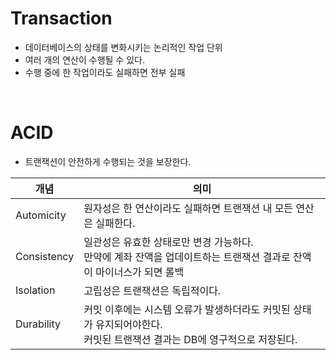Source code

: # Transaction
- 데이터베이스의 상태를 변화시키는 논리적인 작업 단위
- 여러 개의 연산이 수행될 수 있다.
- 수행 중에 한 작업이라도 실패하면 전부 실패

<br>

# ACID
- 트랜잭션이 안전하게 수행되는 것을 보장한다.

  
|개념|의미|
|---|---|
|Automicity|원자성은 한 연산이라도 실패하면 트랜잭션 내 모든 연산은 실패한다.|
|Consistency|일관성은 유효한 상태로만 변경 가능하다. <br> 만약에 계좌 잔액을 업데이트하는 트랜잭션 결과로 잔액이 마이너스가 되면 롤백|
|Isolation|고립성은 트랜잭션은 독립적이다.|
|Durability|커밋 이후에는 시스템 오류가 발생하더라도 커밋된 상태가 유지되어야한다. <br> 커밋된 트랜잭션 결과는 DB에 영구적으로 저장된다.|
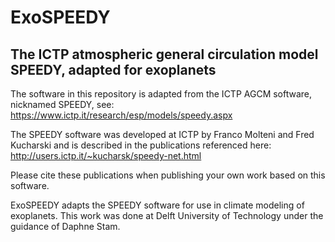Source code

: # ExoSPEEDY
## The ICTP atmospheric general circulation model SPEEDY, adapted for exoplanets

The software in this repository is adapted from the ICTP AGCM software, nicknamed SPEEDY, see:
https://www.ictp.it/research/esp/models/speedy.aspx

The SPEEDY software was developed at ICTP by Franco Molteni and Fred Kucharski and is described in the publications referenced here:
http://users.ictp.it/~kucharsk/speedy-net.html

Please cite these publications when publishing your own work based on this software.

ExoSPEEDY adapts the SPEEDY software for use in climate modeling of exoplanets.
This work was done at Delft University of Technology under the guidance of Daphne Stam.
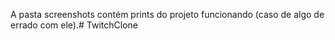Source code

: A pasta screenshots contém prints do projeto funcionando (caso de algo de errado com ele).# TwitchClone
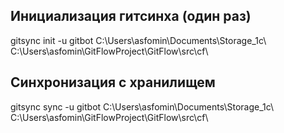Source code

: ## Инициализация гитсинха (один раз)

gitsync init -u gitbot C:\Users\asfomin\Documents\Storage_1c\ C:\Users\asfomin\GitFlowProject\GitFlow\src\cf\

## Синхронизация с хранилищем

gitsync sync -u gitbot C:\Users\asfomin\Documents\Storage_1c\ C:\Users\asfomin\GitFlowProject\GitFlow\src\cf\
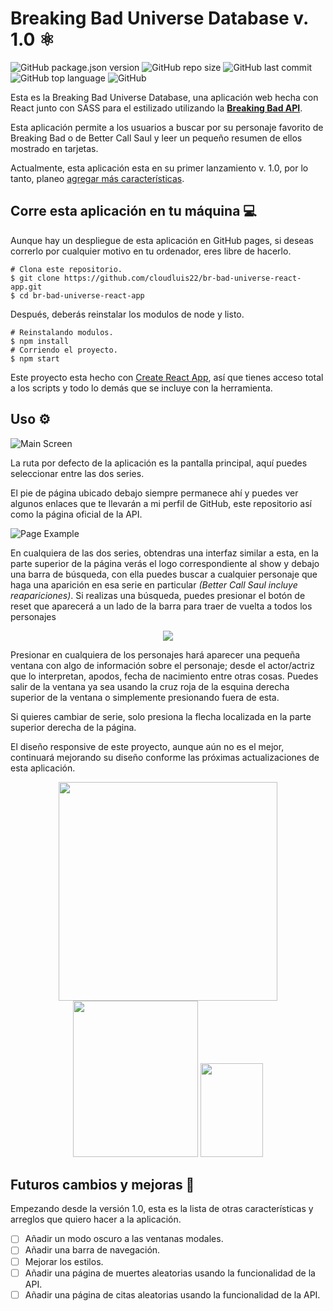 
# Breaking Bad Universe Database v. 1.0 ⚛️

![GitHub package.json version](https://img.shields.io/github/package-json/v/cloudluis22/br-bad-universe-react-app?color=success&logo=files&logoColor=white&style=flat-square)
![GitHub repo size](https://img.shields.io/github/repo-size/cloudluis22/br-bad-universe-react-app?logo=GitHub&style=flat-square)
![GitHub last commit](https://img.shields.io/github/last-commit/cloudluis22/br-bad-universe-react-app?style=flat-square)
![GitHub top language](https://img.shields.io/github/languages/top/cloudluis22/br-bad-universe-react-app?logo=javascript&style=flat-square)
![GitHub](https://img.shields.io/github/license/cloudluis22/br-bad-universe-react-app?style=flat-square)

Esta es la Breaking Bad Universe Database, una aplicación web hecha con React junto con SASS para el estilizado utilizando la **[Breaking Bad API](https://breakingbadapi.com)**.

Esta aplicación permite a los usuarios a buscar por su personaje favorito de Breaking Bad o de Better Call Saul y leer un pequeño resumen de ellos mostrado en tarjetas.

Actualmente, esta aplicación esta en su primer lanzamiento v. 1.0, por lo tanto, planeo [agregar más características](#futuros-cambios-y-mejoras-💫).

## Corre esta aplicación en tu máquina 💻

Aunque hay un despliegue de esta aplicación en GitHub pages, si deseas correrlo por cualquier motivo en tu ordenador, eres libre de hacerlo.

    # Clona este repositorio.
    $ git clone https://github.com/cloudluis22/br-bad-universe-react-app.git
    $ cd br-bad-universe-react-app

Después, deberás reinstalar los modulos de node y listo.

    # Reinstalando modulos.
    $ npm install
    # Corriendo el proyecto.
    $ npm start

Este proyecto esta hecho con [Create React App](https://create-react-app.dev), así que tienes acceso total a los scripts y todo lo demás que se incluye con la herramienta.

## Uso ⚙️

![Main Screen](https://user-images.githubusercontent.com/70856719/132925413-bf750340-9a93-4d36-bdf8-a9fec5276433.PNG)

La ruta por defecto de la aplicación es la pantalla principal, aquí puedes seleccionar entre las dos series.

El pie de página ubicado debajo siempre permanece ahí y puedes ver algunos enlaces que te llevarán a mi perfil de GitHub, este repositorio así como la página oficial de la API.

![Page Example](https://user-images.githubusercontent.com/70856719/132925714-8eebccc9-7891-4181-826e-a934e2341d7e.PNG)

En cualquiera de las dos series, obtendras una interfaz similar a esta, en la parte superior de la página verás el logo correspondiente al show y debajo una barra de búsqueda, con ella puedes buscar a cualquier personaje que haga una aparición en esa serie en particular *(Better Call Saul incluye reapariciones)*. Si realizas una búsqueda, puedes presionar el botón de reset que aparecerá a un lado de la barra para traer de vuelta a todos los personajes

<p align="center">
    <img src="https://user-images.githubusercontent.com/70856719/132926283-96a86f17-d03c-407a-8985-a2fc518ac1cc.PNG" >
</p>

Presionar en cualquiera de los personajes hará aparecer una pequeña ventana con algo de información sobre el personaje; desde el actor/actriz que lo interpretan, apodos, fecha de nacimiento entre otras cosas. Puedes salir de la ventana ya sea usando la cruz roja de la esquina derecha superior de la ventana o simplemente presionando fuera de esta.

Si quieres cambiar de serie, solo presiona la flecha localizada en la parte superior derecha de la página.

El diseño responsive de este proyecto, aunque aún no es el mejor, continuará mejorando su diseño conforme las próximas actualizaciones de esta aplicación.

<p align="center">
    <img src="https://user-images.githubusercontent.com/70856719/132927859-034eb61f-bfa4-4893-8ab1-3807508f9f21.png" width="350" height="350">
    <img src="https://user-images.githubusercontent.com/70856719/132927889-58dd1646-7522-4a40-9ed9-d32054308f89.png" width="200" height="250">
    <img src="https://user-images.githubusercontent.com/70856719/132928233-ec478c29-7645-4094-a8be-3cc9000f283a.png" width="100" height="150">
<p/>

## Futuros cambios y mejoras 💫

Empezando desde la versión 1.0, esta es la lista de otras características y arreglos que quiero hacer a la aplicación.

- [ ] Añadir un modo oscuro a las ventanas modales.
- [ ] Añadir una barra de navegación.
- [ ] Mejorar los estilos.
- [ ] Añadir una página de muertes aleatorias usando la funcionalidad de la API.
- [ ] Añadir una página de citas aleatorias usando la funcionalidad de la API.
....................
Exactness is what counts here: copy each entry as given and omit its pictures.

Source code

: # Transaction
- 데이터베이스의 상태를 변화시키는 논리적인 작업 단위
- 여러 개의 연산이 수행될 수 있다.
- 수행 중에 한 작업이라도 실패하면 전부 실패

<br>

# ACID
- 트랜잭션이 안전하게 수행되는 것을 보장한다.

  
|개념|의미|
|---|---|
|Automicity|원자성은 한 연산이라도 실패하면 트랜잭션 내 모든 연산은 실패한다.|
|Consistency|일관성은 유효한 상태로만 변경 가능하다. <br> 만약에 계좌 잔액을 업데이트하는 트랜잭션 결과로 잔액이 마이너스가 되면 롤백|
|Isolation|고립성은 트랜잭션은 독립적이다.|
|Durability|커밋 이후에는 시스템 오류가 발생하더라도 커밋된 상태가 유지되어야한다. <br> 커밋된 트랜잭션 결과는 DB에 영구적으로 저장된다.|
Source code

: # ExoSPEEDY
## The ICTP atmospheric general circulation model SPEEDY, adapted for exoplanets

The software in this repository is adapted from the ICTP AGCM software, nicknamed SPEEDY, see:
https://www.ictp.it/research/esp/models/speedy.aspx

The SPEEDY software was developed at ICTP by Franco Molteni and Fred Kucharski and is described in the publications referenced here:
http://users.ictp.it/~kucharsk/speedy-net.html

Please cite these publications when publishing your own work based on this software.

ExoSPEEDY adapts the SPEEDY software for use in climate modeling of exoplanets.
This work was done at Delft University of Technology under the guidance of Daphne Stam.
Source code

: A pasta screenshots contém prints do projeto funcionando (caso de algo de errado com ele).# TwitchClone
Source code

: ## Инициализация гитсинха (один раз)

gitsync init -u gitbot C:\Users\asfomin\Documents\Storage_1c\ C:\Users\asfomin\GitFlowProject\GitFlow\src\cf\

## Синхронизация с хранилищем

gitsync sync -u gitbot C:\Users\asfomin\Documents\Storage_1c\ C:\Users\asfomin\GitFlowProject\GitFlow\src\cf\
# Breaking Bad Universe Database v. 1.0 ⚛️

![GitHub package.json version](https://img.shields.io/github/package-json/v/cloudluis22/br-bad-universe-react-app?color=success&logo=files&logoColor=white&style=flat-square)
![GitHub repo size](https://img.shields.io/github/repo-size/cloudluis22/br-bad-universe-react-app?logo=GitHub&style=flat-square)
![GitHub last commit](https://img.shields.io/github/last-commit/cloudluis22/br-bad-universe-react-app?style=flat-square)
![GitHub top language](https://img.shields.io/github/languages/top/cloudluis22/br-bad-universe-react-app?logo=javascript&style=flat-square)
![GitHub](https://img.shields.io/github/license/cloudluis22/br-bad-universe-react-app?style=flat-square)

Esta es la Breaking Bad Universe Database, una aplicación web hecha con React junto con SASS para el estilizado utilizando la **[Breaking Bad API](https://breakingbadapi.com)**.

Esta aplicación permite a los usuarios a buscar por su personaje favorito de Breaking Bad o de Better Call Saul y leer un pequeño resumen de ellos mostrado en tarjetas.

Actualmente, esta aplicación esta en su primer lanzamiento v. 1.0, por lo tanto, planeo [agregar más características](#futuros-cambios-y-mejoras-💫).

## Corre esta aplicación en tu máquina 💻

Aunque hay un despliegue de esta aplicación en GitHub pages, si deseas correrlo por cualquier motivo en tu ordenador, eres libre de hacerlo.

    # Clona este repositorio.
    $ git clone https://github.com/cloudluis22/br-bad-universe-react-app.git
    $ cd br-bad-universe-react-app

Después, deberás reinstalar los modulos de node y listo.

    # Reinstalando modulos.
    $ npm install
    # Corriendo el proyecto.
    $ npm start

Este proyecto esta hecho con [Create React App](https://create-react-app.dev), así que tienes acceso total a los scripts y todo lo demás que se incluye con la herramienta.

## Uso ⚙️

![Main Screen](https://user-images.githubusercontent.com/70856719/132925413-bf750340-9a93-4d36-bdf8-a9fec5276433.PNG)

La ruta por defecto de la aplicación es la pantalla principal, aquí puedes seleccionar entre las dos series.

El pie de página ubicado debajo siempre permanece ahí y puedes ver algunos enlaces que te llevarán a mi perfil de GitHub, este repositorio así como la página oficial de la API.

![Page Example](https://user-images.githubusercontent.com/70856719/132925714-8eebccc9-7891-4181-826e-a934e2341d7e.PNG)

En cualquiera de las dos series, obtendras una interfaz similar a esta, en la parte superior de la página verás el logo correspondiente al show y debajo una barra de búsqueda, con ella puedes buscar a cualquier personaje que haga una aparición en esa serie en particular *(Better Call Saul incluye reapariciones)*. Si realizas una búsqueda, puedes presionar el botón de reset que aparecerá a un lado de la barra para traer de vuelta a todos los personajes

<p align="center">
    <img src="https://user-images.githubusercontent.com/70856719/132926283-96a86f17-d03c-407a-8985-a2fc518ac1cc.PNG" >
</p>

Presionar en cualquiera de los personajes hará aparecer una pequeña ventana con algo de información sobre el personaje; desde el actor/actriz que lo interpretan, apodos, fecha de nacimiento entre otras cosas. Puedes salir de la ventana ya sea usando la cruz roja de la esquina derecha superior de la ventana o simplemente presionando fuera de esta.

Si quieres cambiar de serie, solo presiona la flecha localizada en la parte superior derecha de la página.

El diseño responsive de este proyecto, aunque aún no es el mejor, continuará mejorando su diseño conforme las próximas actualizaciones de esta aplicación.

<p align="center">
    <img src="https://user-images.githubusercontent.com/70856719/132927859-034eb61f-bfa4-4893-8ab1-3807508f9f21.png" width="350" height="350">
    <img src="https://user-images.githubusercontent.com/70856719/132927889-58dd1646-7522-4a40-9ed9-d32054308f89.png" width="200" height="250">
    <img src="https://user-images.githubusercontent.com/70856719/132928233-ec478c29-7645-4094-a8be-3cc9000f283a.png" width="100" height="150">
<p/>

## Futuros cambios y mejoras 💫

Empezando desde la versión 1.0, esta es la lista de otras características y arreglos que quiero hacer a la aplicación.

- [ ] Añadir un modo oscuro a las ventanas modales.
- [ ] Añadir una barra de navegación.
- [ ] Mejorar los estilos.
- [ ] Añadir una página de muertes aleatorias usando la funcionalidad de la API.
- [ ] Añadir una página de citas aleatorias usando la funcionalidad de la API.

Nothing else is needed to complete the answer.